I knew that my horse Sarge was going to be put down for a long time. It was something that I knew would happen. I put off the fact that he would be gone, for months. I didn't cry, I didn't think about it. I didn't want to have to deal with that pain for longer that I had to. In the very end, he could barely walk or chew. At nine o'clock on Monday night, I was sitting in my bed reading a book when I realized that tomorrow was his last day. I realized that I had just spent his last sunset with him.
I walked to the kitchen and reached for some carrots, apples, honey, oatmeal, and some salt (Horses love salt). I then cut the carrots and the apples and mixed them with the honey and oatmeal in a big plastic bowl. With a wooden spoon I stirred it all together and added a sprinkle of salt. And then I sat and cried.
You can't change the past, I knew that. But at that moment, I wished that I could go back to when Sarge was still healthy and happy. I wish I could go back in time and spend a whole day with him. I wish I could've gone back and ridden him through the field and braid his mane. I wish I would've done better. Everyone does. I think everyone has a point in there life where they look back and they wish they would've have done things differently. And that can wreck a person but it can also make a person better.
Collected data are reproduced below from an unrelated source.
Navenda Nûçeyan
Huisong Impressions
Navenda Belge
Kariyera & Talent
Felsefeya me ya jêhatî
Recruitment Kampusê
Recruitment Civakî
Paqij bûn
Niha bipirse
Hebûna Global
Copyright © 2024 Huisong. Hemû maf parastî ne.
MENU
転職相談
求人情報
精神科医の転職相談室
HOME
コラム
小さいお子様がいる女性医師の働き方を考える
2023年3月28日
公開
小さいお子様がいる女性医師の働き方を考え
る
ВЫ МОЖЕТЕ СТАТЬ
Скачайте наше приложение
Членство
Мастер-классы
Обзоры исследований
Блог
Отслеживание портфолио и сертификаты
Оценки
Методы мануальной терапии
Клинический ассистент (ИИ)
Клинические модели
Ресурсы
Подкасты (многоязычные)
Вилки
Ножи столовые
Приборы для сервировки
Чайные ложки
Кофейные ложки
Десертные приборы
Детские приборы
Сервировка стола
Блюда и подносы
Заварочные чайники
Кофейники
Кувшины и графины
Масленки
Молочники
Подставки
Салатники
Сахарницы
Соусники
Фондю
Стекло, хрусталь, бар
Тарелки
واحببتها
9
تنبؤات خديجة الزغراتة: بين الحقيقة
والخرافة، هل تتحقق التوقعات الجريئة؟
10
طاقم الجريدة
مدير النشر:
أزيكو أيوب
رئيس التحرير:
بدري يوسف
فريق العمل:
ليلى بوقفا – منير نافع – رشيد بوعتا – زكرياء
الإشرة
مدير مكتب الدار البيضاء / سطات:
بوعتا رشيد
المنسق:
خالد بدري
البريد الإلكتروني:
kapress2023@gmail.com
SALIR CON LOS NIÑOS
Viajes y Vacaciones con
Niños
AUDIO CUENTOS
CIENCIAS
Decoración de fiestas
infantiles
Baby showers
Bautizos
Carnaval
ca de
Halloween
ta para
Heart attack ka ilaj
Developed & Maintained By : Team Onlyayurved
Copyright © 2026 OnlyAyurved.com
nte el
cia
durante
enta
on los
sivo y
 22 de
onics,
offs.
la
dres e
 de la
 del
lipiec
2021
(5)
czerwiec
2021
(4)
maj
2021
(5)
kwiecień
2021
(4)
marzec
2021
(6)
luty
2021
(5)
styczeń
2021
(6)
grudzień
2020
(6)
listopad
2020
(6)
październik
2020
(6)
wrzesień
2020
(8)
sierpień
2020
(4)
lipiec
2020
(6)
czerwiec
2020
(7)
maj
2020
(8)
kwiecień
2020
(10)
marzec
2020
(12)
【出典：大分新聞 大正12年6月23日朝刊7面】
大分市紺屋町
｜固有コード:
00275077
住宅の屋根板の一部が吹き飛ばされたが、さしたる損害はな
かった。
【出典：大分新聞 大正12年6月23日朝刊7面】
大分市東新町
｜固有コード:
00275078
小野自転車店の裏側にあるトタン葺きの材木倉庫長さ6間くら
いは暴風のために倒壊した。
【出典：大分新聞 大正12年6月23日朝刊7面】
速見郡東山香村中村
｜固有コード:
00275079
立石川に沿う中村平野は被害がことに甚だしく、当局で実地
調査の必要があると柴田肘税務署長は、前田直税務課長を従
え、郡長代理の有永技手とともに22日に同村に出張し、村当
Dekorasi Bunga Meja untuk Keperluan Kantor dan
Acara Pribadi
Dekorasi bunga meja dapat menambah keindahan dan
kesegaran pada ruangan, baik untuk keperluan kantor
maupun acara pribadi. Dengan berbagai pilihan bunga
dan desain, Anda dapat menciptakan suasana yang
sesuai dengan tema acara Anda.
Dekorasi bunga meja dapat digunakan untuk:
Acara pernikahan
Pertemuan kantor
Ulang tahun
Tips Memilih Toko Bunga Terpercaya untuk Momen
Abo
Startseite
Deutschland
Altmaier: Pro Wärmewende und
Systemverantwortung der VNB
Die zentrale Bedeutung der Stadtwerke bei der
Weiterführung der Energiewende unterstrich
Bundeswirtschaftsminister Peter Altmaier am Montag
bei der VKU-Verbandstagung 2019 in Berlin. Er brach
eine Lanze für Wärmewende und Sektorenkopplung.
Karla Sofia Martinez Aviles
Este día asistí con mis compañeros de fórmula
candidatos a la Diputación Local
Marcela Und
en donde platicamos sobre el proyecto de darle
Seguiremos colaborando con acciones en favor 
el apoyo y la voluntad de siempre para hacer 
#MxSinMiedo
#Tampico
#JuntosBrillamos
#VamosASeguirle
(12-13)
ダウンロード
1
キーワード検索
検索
So from then on I vowed to try to cherish everything and everyone. People need to start cherishing what they have while they still have it. Because one day everything will be gone and all that will be left, is memories. Cherish your friends, and try your best to keep them from slipping from your grasp. Hold everything you have close to you and don't let it go, because someday it might not be there anymore.
Many of you may have seen me at school on Tuesday. Many of you may have thought to yourself "Why does she look like that? What is she wearing?". And to those of you who judge anyone by what they look like then you should stop and ask yourself if you really know them. I didn't choose to go to school with watery red eyes, a stuffy nose and a big sweater. I needed to, because that morning I woke up extra early and I walked outside with my plastic bowl.
What hurt most about that morning, was that he looked the same as he always had. He licked as much as he could out of my bowl. And through the darkness I braided his mane and looked into his eyes for the last time. I kissed his face and whispered goodbye. And under the rising sun at 6:30 in the morning, I saw my best friend for the very last time. And walking away, was one of the hardest things I've ever done.
When I moved here five years ago, and I met you, I didn't know you would mean this much to me. Goodbye Sarge, I love you. And I hope there's carrots up there for you in heaven.